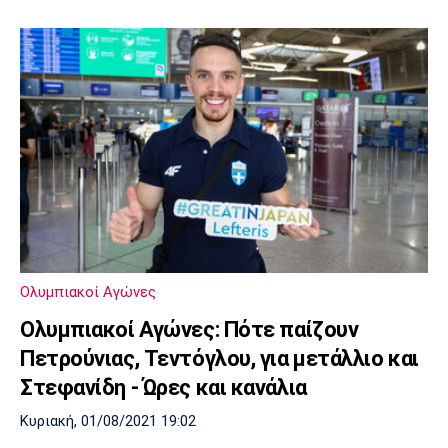
Ολυμπιακοί Αγώνες
Ολυμπιακοί Αγώνες: Πότε παίζουν
Πετρούνιας, Τεντόγλου, για μετάλλιο και
Στεφανίδη - Ώρες και κανάλια
Κυριακή, 01/08/2021 19:02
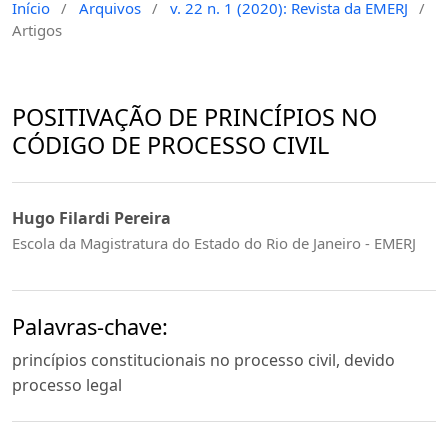
Início
/
Arquivos
/
v. 22 n. 1 (2020): Revista da EMERJ
/
Artigos
POSITIVAÇÃO DE PRINCÍPIOS NO
CÓDIGO DE PROCESSO CIVIL
Hugo Filardi Pereira
Escola da Magistratura do Estado do Rio de Janeiro - EMERJ
Palavras-chave:
princípios constitucionais no processo civil, devido
processo legal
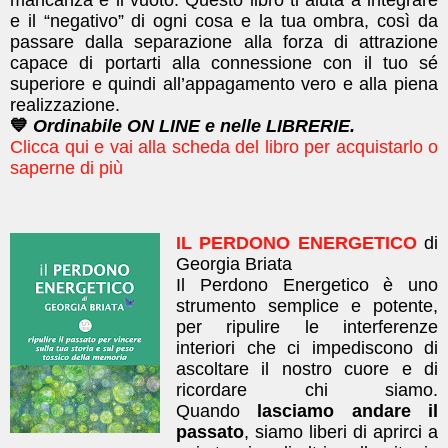
e il “negativo” di ogni cosa e la tua ombra, così da
passare dalla separazione alla forza di attrazione
capace di portarti alla connessione con il tuo sé
superiore e quindi all’appagamento vero e alla piena
realizzazione.
💙
Ordinabile ON LINE e nelle LIBRERIE.
Clicca qui e vai alla scheda del libro per acquistarlo o
saperne di più
IL PERDONO ENERGETICO
di
Georgia Briata
Il Perdono Energetico è uno
strumento semplice e potente,
per ripulire le interferenze
interiori che ci impediscono di
ascoltare il nostro cuore e di
ricordare chi siamo.
Quando
lasciamo andare il
passato
, siamo liberi di aprirci a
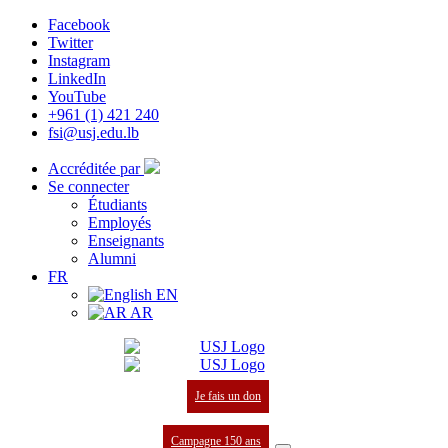
Facebook
Twitter
Instagram
LinkedIn
YouTube
+961 (1) 421 240
fsi@usj.edu.lb
Accréditée par
Se connecter
Étudiants
Employés
Enseignants
Alumni
FR
EN
AR
Je fais un don
Campagne 150 ans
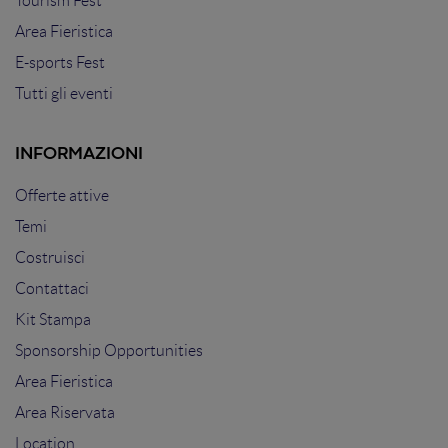
Tourism Fest
Area Fieristica
E-sports Fest
Tutti gli eventi
INFORMAZIONI
Offerte attive
Temi
Costruisci
Contattaci
Kit Stampa
Sponsorship Opportunities
Area Fieristica
Area Riservata
Location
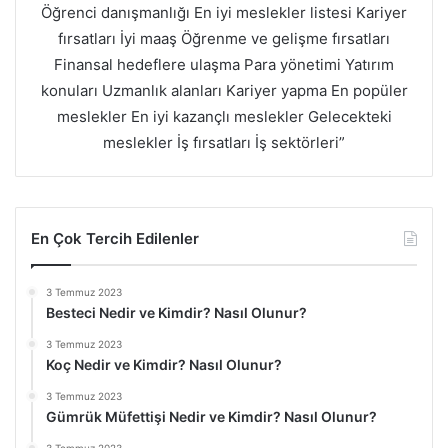
Öğrenci danışmanlığı En iyi meslekler listesi Kariyer
fırsatları İyi maaş Öğrenme ve gelişme fırsatları
Finansal hedeflere ulaşma Para yönetimi Yatırım
konuları Uzmanlık alanları Kariyer yapma En popüler
meslekler En iyi kazançlı meslekler Gelecekteki
meslekler İş fırsatları İş sektörleri”
En Çok Tercih Edilenler
3 Temmuz 2023
Besteci Nedir ve Kimdir? Nasıl Olunur?
3 Temmuz 2023
Koç Nedir ve Kimdir? Nasıl Olunur?
3 Temmuz 2023
Gümrük Müfettişi Nedir ve Kimdir? Nasıl Olunur?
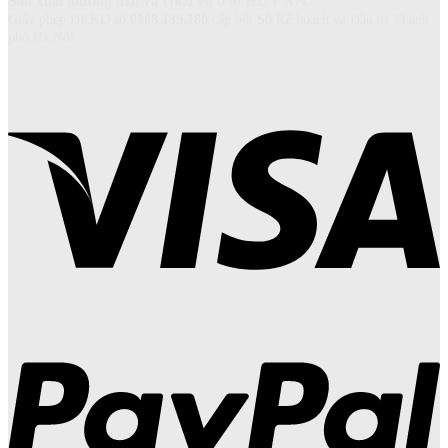
Sản xuất thương mại và Dich vụ ô tô HUY AN.
Giấy phép ĐKKD số
0108.139.180
cấp bởi Sở Kế hoạch và Đầu tư Thành
phố Hà Nội.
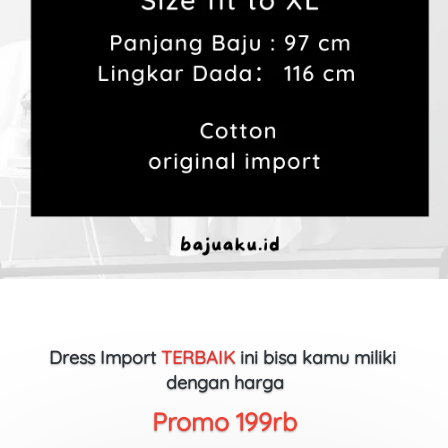
Dress Import
TERBAIK
ini bisa kamu miliki 
dengan harga
Promo 199rb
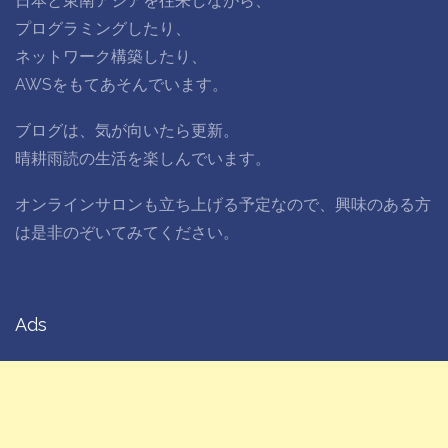
日本と東南アジアを往来しながら、
プログラミングしたり、
ネットワーク構築したり、
AWSをもてあそんでいます。
ブログは、気が向いたら更新。
晴耕雨読の生活を楽しんでいます。
オンラインサロンも立ち上げる予定なので、興味のある方
は是非のぞいてみてください。
Ads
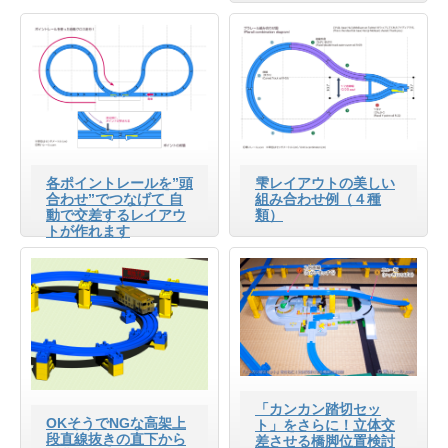
各ポイントレールを”頭
雫レイアウトの美しい
合わせ”でつなげて 自
組み合わせ例（４種
動で交差するレイアウ
類）
トが作れます
「カンカン踏切セッ
OKそうでNGな高架上
ト」をさらに！立体交
段直線抜きの直下から
差させる橋脚位置検討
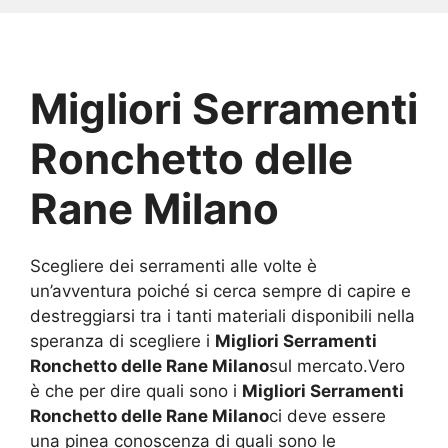
Migliori Serramenti
Ronchetto delle
Rane Milano
Scegliere dei serramenti alle volte è
un’avventura poiché si cerca sempre di capire e
destreggiarsi tra i tanti materiali disponibili nella
speranza di scegliere i
Migliori Serramenti
Ronchetto delle Rane Milano
sul mercato.Vero
è che per dire quali sono i
Migliori Serramenti
Ronchetto delle Rane Milano
ci deve essere
una pinea conoscenza di quali sono le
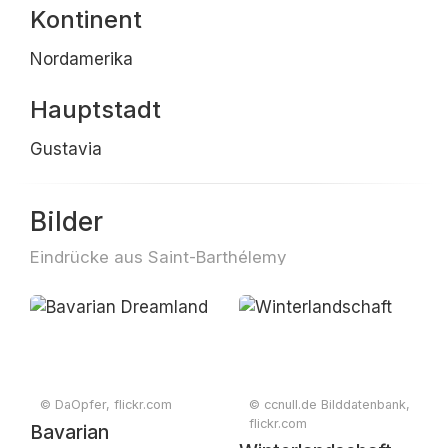
Kontinent
Nordamerika
Hauptstadt
Gustavia
Bilder
Eindrücke aus Saint-Barthélemy
© DaOpfer, flickr.com
© ccnull.de Bilddatenbank,
flickr.com
Bavarian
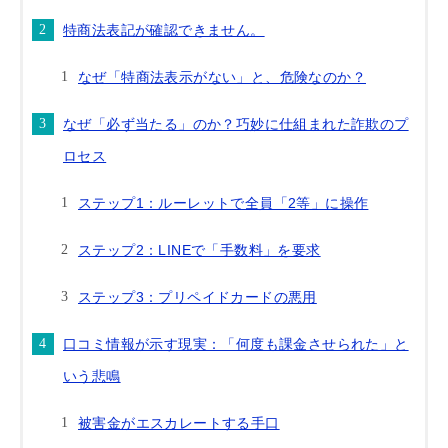
特商法表記が確認できません。
なぜ「特商法表示がない」と、危険なのか？
なぜ「必ず当たる」のか？巧妙に仕組まれた詐欺のプ
ロセス
ステップ1：ルーレットで全員「2等」に操作
ステップ2：LINEで「手数料」を要求
ステップ3：プリペイドカードの悪用
口コミ情報が示す現実：「何度も課金させられた」と
いう悲鳴
被害金がエスカレートする手口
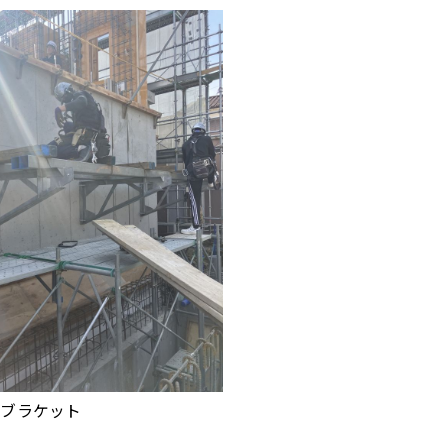
ルブラケット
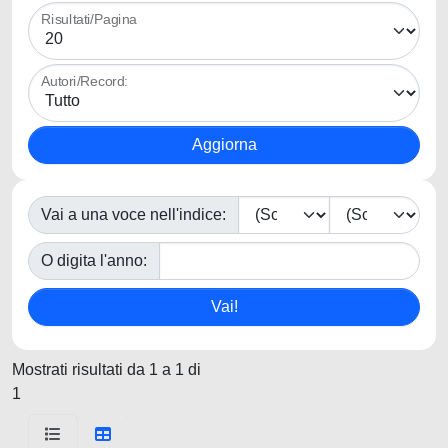
Risultati/Pagina
Autori/Record:
Vai a una voce nell'indice:
O digita l'anno:
Mostrati risultati da 1 a 1 di
1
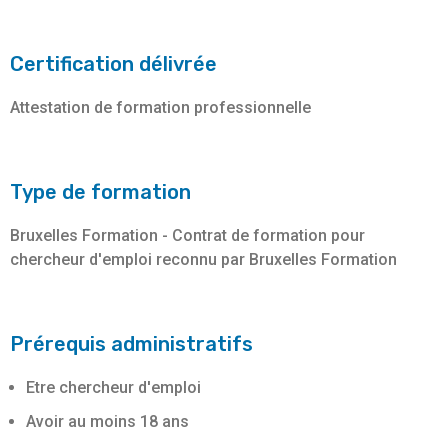
Certification délivrée
Attestation de formation professionnelle
Type de formation
Bruxelles Formation - Contrat de formation pour
chercheur d'emploi reconnu par Bruxelles Formation
Prérequis administratifs
Etre chercheur d'emploi
Avoir au moins 18 ans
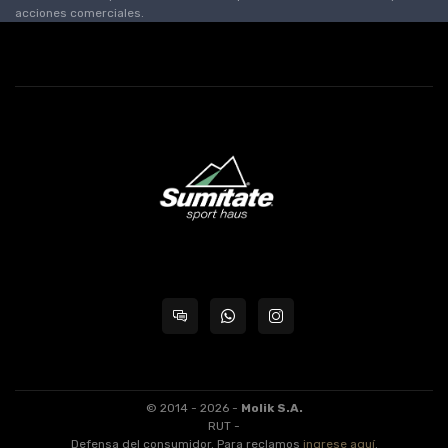
acciones comerciales.
© 2014 - 2026 -
Molik S.A.
RUT -
Defensa del consumidor. Para reclamos
ingrese aquí
.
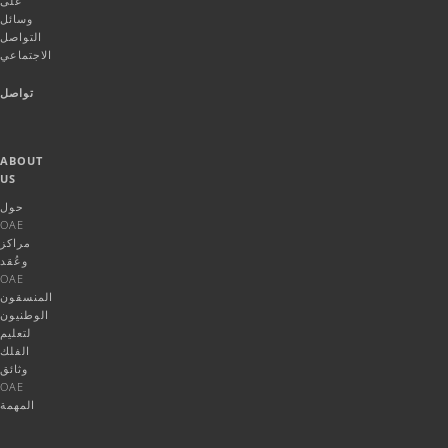
على
وسائل
التواصل
الاجتماعي
تواصل
ABOUT
US
حول
OAE
مراكز
وعُقد
OAE
المنسقون
الوطنيون
لتعليم
الفلك
وثائق
OAE
المهمة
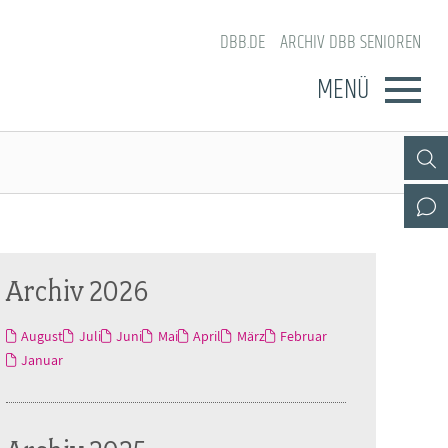
DBB.DE
ARCHIV DBB SENIOREN
MENÜ
Archiv 2026
August
Juli
Juni
Mai
April
März
Februar
Januar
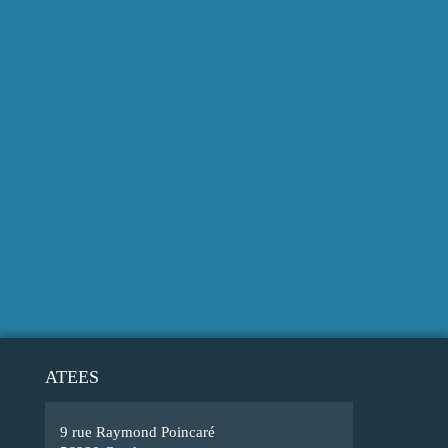
ATEES
9 rue Raymond Poincaré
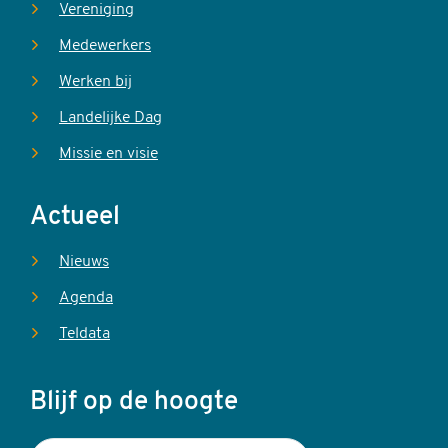
Vereniging
Medewerkers
Werken bij
Landelijke Dag
Missie en visie
Actueel
Nieuws
Agenda
Teldata
Blijf op de hoogte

——————

- AIM OF THE TASK
All lines of the listing that contain the word "Ολυμπιακοί" should be copied out.

- SOLUTION FOR THIS EXERCISE
Ολυμπιακοί Αγώνες
Ολυμπιακοί Αγώνες: Πότε παίζουν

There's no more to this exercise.